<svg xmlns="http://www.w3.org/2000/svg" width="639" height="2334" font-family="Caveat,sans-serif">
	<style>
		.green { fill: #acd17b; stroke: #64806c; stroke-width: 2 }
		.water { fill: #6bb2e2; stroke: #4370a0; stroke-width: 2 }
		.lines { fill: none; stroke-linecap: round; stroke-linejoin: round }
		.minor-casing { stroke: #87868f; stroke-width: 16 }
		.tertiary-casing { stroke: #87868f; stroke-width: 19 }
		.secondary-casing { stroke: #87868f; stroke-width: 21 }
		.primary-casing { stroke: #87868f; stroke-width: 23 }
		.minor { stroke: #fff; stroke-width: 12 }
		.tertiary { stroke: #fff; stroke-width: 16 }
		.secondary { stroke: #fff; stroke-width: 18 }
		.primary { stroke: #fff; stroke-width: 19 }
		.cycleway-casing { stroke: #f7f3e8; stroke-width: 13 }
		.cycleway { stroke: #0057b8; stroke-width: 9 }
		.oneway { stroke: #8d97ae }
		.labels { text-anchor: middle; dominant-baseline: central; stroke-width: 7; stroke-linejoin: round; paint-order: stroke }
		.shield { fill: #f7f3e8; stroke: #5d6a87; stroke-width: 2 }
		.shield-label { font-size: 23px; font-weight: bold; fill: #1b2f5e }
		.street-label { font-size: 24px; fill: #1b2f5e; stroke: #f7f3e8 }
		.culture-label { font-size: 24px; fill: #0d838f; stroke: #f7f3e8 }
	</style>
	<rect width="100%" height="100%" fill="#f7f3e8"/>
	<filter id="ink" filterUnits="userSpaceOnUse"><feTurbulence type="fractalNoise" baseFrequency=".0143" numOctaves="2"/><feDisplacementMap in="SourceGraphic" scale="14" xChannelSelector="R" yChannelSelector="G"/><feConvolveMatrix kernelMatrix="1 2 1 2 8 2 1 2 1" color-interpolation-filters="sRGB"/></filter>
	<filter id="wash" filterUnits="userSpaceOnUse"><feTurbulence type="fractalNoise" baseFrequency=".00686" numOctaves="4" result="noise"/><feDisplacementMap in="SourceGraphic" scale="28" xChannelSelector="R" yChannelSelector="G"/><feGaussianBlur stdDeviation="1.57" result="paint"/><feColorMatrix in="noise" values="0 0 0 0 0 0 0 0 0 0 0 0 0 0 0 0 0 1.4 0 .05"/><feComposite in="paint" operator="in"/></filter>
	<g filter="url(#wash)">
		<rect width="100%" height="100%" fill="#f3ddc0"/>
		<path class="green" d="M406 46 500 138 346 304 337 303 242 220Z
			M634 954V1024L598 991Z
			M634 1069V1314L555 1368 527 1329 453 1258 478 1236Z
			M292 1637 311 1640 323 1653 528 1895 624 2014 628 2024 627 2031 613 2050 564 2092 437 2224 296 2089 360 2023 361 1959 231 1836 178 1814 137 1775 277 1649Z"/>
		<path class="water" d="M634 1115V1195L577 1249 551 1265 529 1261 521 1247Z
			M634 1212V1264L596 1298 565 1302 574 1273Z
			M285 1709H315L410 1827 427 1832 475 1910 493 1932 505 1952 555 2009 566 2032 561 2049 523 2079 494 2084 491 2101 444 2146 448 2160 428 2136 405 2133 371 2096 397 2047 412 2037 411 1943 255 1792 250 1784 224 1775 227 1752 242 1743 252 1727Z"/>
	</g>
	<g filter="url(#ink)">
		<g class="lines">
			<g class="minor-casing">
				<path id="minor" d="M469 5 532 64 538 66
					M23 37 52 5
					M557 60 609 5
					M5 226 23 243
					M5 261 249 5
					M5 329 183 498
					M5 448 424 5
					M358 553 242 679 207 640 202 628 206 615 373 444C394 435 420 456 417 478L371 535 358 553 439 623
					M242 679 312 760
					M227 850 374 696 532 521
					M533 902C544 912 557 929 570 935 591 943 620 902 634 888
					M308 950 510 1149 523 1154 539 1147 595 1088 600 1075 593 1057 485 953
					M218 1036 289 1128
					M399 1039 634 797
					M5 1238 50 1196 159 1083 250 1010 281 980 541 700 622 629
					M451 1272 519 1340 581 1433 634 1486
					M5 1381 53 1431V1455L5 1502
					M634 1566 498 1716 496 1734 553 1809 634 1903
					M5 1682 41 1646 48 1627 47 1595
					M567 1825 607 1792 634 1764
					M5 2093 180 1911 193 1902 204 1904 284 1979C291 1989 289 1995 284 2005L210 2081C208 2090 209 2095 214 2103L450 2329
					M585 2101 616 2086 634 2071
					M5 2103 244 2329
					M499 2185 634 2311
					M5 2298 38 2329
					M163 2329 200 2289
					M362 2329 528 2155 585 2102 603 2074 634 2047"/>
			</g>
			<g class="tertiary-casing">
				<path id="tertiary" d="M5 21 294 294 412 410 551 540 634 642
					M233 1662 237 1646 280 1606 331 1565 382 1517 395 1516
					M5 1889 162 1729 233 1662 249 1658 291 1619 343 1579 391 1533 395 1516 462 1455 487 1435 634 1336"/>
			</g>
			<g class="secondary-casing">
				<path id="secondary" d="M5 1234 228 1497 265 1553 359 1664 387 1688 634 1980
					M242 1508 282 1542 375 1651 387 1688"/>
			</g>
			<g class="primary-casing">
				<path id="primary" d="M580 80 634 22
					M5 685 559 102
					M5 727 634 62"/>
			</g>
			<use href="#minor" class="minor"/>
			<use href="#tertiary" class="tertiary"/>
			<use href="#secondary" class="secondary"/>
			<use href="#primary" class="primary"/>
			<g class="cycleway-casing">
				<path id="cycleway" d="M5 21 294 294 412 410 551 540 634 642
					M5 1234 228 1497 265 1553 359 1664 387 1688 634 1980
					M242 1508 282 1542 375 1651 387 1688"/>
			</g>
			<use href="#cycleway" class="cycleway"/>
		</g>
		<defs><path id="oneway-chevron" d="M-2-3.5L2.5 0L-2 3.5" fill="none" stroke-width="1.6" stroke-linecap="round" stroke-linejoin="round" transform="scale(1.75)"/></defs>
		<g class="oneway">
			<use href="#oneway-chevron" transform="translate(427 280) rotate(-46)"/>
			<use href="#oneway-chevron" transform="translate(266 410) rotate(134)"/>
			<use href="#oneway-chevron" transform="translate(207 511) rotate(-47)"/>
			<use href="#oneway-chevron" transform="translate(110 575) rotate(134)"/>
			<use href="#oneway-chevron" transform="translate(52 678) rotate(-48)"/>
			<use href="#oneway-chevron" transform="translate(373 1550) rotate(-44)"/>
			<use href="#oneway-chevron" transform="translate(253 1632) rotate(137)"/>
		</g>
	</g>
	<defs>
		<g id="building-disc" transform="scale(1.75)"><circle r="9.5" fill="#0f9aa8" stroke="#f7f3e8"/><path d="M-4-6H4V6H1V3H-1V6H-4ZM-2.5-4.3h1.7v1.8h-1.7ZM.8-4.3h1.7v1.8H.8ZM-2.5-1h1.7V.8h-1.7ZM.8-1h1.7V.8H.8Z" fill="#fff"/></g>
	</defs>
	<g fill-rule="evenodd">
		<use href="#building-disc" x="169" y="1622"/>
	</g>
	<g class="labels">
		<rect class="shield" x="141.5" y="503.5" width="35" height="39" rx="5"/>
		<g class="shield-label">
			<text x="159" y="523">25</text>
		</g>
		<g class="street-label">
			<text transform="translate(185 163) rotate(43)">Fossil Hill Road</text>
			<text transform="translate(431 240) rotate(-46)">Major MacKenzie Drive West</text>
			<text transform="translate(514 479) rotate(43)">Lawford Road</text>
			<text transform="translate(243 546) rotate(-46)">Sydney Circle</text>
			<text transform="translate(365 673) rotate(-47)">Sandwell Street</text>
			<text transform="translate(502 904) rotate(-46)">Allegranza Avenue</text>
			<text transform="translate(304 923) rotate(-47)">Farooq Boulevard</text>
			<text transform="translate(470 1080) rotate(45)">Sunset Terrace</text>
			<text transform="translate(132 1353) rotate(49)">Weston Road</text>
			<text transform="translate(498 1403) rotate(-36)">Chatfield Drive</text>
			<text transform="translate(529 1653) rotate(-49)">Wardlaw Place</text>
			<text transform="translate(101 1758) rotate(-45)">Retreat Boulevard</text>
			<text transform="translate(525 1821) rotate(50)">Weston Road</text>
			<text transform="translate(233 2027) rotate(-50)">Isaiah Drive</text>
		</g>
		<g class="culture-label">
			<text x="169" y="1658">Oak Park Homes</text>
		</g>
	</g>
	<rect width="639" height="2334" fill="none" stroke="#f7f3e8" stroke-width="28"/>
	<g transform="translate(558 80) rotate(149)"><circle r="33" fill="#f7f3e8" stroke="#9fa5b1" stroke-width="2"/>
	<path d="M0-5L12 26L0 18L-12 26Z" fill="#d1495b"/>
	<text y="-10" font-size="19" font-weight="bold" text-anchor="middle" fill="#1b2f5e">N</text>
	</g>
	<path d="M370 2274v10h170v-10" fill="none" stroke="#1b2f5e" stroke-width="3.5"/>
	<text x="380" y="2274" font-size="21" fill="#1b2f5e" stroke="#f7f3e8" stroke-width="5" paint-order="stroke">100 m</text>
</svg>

----------------

_What is expected_: Your answer should consist of copies of the lines above that include the string "xChannelSelector".

_Exercise output_:
	<filter id="ink" filterUnits="userSpaceOnUse"><feTurbulence type="fractalNoise" baseFrequency=".0143" numOctaves="2"/><feDisplacementMap in="SourceGraphic" scale="14" xChannelSelector="R" yChannelSelector="G"/><feConvolveMatrix kernelMatrix="1 2 1 2 8 2 1 2 1" color-interpolation-filters="sRGB"/></filter>
	<filter id="wash" filterUnits="userSpaceOnUse"><feTurbulence type="fractalNoise" baseFrequency=".00686" numOctaves="4" result="noise"/><feDisplacementMap in="SourceGraphic" scale="28" xChannelSelector="R" yChannelSelector="G"/><feGaussianBlur stdDeviation="1.57" result="paint"/><feColorMatrix in="noise" values="0 0 0 0 0 0 0 0 0 0 0 0 0 0 0 0 0 1.4 0 .05"/><feComposite in="paint" operator="in"/></filter>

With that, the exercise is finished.